Jane arranged for Scott’s body to be donated to the state medical school and requested that his ashes be returned to us. Ann was cremated when she died, and we wanted to have her ashes interred with our parents. However, her passive-aggressive psycho son “forgot” to sign the form releasing her remains to the cemetery and then bombarded Jane with threats of legal action for taking his mother’s remains out of state without his permission. Consequently, Ann’s urn has been in the top of Jane’s front closet for the past five years. So when Scott’s ashes come back, we’re going to put him in the urn with Ann, add the ashes of their beloved cat, and finally put everyone to rest with Mom and Dad.

Sorry this post went on so long. Thanks, all, for your thoughts of support and comfort. It really does mean a lot.

I’m so sorry, feckafree, he sounds like an intersting person to have known.

I am sorry for you loss.

Very sorry for your loss, freckafree. But I’m glad you got to see your brother again at the end, and thanks for letting us get to know him a bit through these stories.

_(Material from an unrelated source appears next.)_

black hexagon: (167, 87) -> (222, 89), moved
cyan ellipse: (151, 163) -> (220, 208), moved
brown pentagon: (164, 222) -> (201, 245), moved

Not at all - I’m always inspired to hear people remember those who have touched their lives. To me, it is the most important way to honour those whom we love when they are gone.

{{freckafree}}

I’m sorry for your loss. My thoughts are with you and the rest of your family.

I am so sorry for your loss.

So sorry to hear about your brother, freckafree; you and your family are in my thoughts and prayers. {{{{{{{{{freckafree}}}}}}}}}}

So sorry to hear of your loss, freckafree. I too enjoyed hearing about your brother. A little bit of him will now live with the rest of us. Eternal rest, grant unto him oh Lord, and let Perpetual Light shine upon him, amen.